Funny People Dispatched to Vanquish Aliens, Killers, Guinea Pigs and More
Welcome back to Movieline Attractions, your regular guide to everything new, noteworthy and squeezed into one last massive summer weekend at the movies. And this week really does play like some pyrotechnical grand finale, with films of all sizes going off at once, a dud or two plunging to the ground and the transfixing afterglow of smoke from the season mostly past. Look skyward after the jump.
WHAT'S NEW: Universal has a lot riding on Funny People's last-second bang; you've read Movieline's take, heard from filmmaker Judd Apatow, and now there's nothing left but the counting as the raunchy, maudlin, death-and-laffs epic arrives on 3,000 screens. The studio has done a pretty respectable job running it as a straight Adam Sandler film, with its final marketing push successfully downplaying the film's pathos in favor of jokes and jokes and jokes. Still, if there is indeed a Twitter Effect that can make or break a summer tentpole on Friday night (the way some argue it did with Bruno), Funny People is perhaps the season's ultimate test subject. It could mean the difference between $27.5 million and $34.5 million by Monday morning, not to mention all the tired "Funny Money" or "Un-Funny Money" headlines sure to follow.
Meanwhile, for the kiddies, Fox has Aliens in the Attic, which seems to offers little more than Ashley Tisdale, some curious CGI, and Doris Roberts in kung-fu mode. All will be devoured by Disney's hungry G-Force guinea pigs, who haven't feasted for a week; expect Force to outgross Aliens by about $22 million to $14.5 million.
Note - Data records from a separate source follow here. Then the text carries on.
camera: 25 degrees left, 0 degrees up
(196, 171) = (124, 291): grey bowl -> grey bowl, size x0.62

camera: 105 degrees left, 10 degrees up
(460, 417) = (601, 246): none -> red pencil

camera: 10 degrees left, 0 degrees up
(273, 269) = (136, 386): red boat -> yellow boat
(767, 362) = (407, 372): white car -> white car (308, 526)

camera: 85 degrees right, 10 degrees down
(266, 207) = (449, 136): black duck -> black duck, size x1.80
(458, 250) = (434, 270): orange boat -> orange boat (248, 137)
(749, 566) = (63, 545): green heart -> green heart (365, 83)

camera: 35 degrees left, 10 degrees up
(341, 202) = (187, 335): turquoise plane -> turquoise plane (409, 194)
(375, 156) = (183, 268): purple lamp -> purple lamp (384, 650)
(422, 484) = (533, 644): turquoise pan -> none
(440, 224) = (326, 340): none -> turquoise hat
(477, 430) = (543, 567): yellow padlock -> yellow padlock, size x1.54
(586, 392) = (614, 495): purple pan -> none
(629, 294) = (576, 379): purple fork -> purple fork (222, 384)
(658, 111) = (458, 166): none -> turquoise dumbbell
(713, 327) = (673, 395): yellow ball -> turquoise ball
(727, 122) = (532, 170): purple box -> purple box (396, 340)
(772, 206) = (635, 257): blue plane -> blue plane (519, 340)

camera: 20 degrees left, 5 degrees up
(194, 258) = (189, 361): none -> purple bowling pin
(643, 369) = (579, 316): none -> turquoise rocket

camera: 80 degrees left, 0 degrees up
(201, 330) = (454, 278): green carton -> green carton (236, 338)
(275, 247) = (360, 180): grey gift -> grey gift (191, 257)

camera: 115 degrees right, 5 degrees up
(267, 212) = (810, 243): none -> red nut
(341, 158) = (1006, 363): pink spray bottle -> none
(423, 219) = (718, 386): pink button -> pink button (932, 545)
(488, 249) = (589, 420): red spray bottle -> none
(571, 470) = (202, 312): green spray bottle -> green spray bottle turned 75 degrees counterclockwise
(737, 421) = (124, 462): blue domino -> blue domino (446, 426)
Much of the rest of the month-ending cascade is pouring into the art house. A mixed but generally OK reaction has greeted Fox Searchlight's Sundance pick-up Adam, which got a head start on Wednesday. International legends Park Chan-wook and the Dardenne Brothers bring their respective latest -- the grisly vampire fable Thirst and the typically austere drama Lorna's Silence -- to the States as well. The Oscar-courting docs The Cove and The English Surgeon open on both coasts, while New York gets the first look at the Danish WWII epic Flame and Citron. Also exclusive to New York, but available everywhere on DVD next Tuesday: The messy, overbearing, post-massacre-recovery drama Fragments (née Winged Creatures), which underwhelmed at last year's L.A. Film Festival despite an extraordinary ensemble cast including Forest Whitaker, Guy Pearce, Kate Beckinsale, Dakota Fanning and Jennifer Hudson. Two Oscar-winners! What happened?
THE BIG LOSER: Freestyle Releasing -- the distributor-for-hire behind such gems as Delgo and Uwe Boll's In the Name of the King -- has never opened a film above $5.7 million in wide release. That won't change with The Collector, the tale of a desperate amateur house burglar who discovers that his target has already been hit -- by a masked serial killer. Who knows, maybe it's awesome, but Freestyle is letting 'er rip on the cheap with no screenings for critics and exactly zero buzz despite some cryptic, genuinely creepy-ish posters slapped around a few big cities. With Orphan still drawing viewers in its second week, this should crap out around $3.9 million
THE UNDERDOG: This is probably where I'm suppose to gush about The Cove, but you'll hear hear enough of that elsewhere over the weeks and months ahead. If I were you, I'd take advantage of this time to catch up on your Australian exploitation-film history. Seriously. Not Quite Hollywood: The Wild, Untold Story of Ozploitation makes it easy, entertaining and really quite revelatory, with everyone from Quentin Tarantino to Dennis Hopper (pictured here in Mad Dog Morgan) to Mad Max director George Miller extolling the B-movie culture that laid the foundation for the Aussie film industry. For better or worse, of course: Taste was the first casualty of such oversexed hits as Alvin Purple and Stork, followed by the more literal, liberal bloodshed of such nasty horror/action entries as Patrick and Turkey Shoot. Like most worlds we never knew existed, it's a fantastic place well worth exploring.
FOR SHUT-INS: New DVD's this week include Fast & Furious, Dragonball: Evolution, the first season of Dollhouse, the complete series set of SciFi's Battlestar Galactica and Criterion's much-praised edition of Roman Polanski's early thriller Repulsion.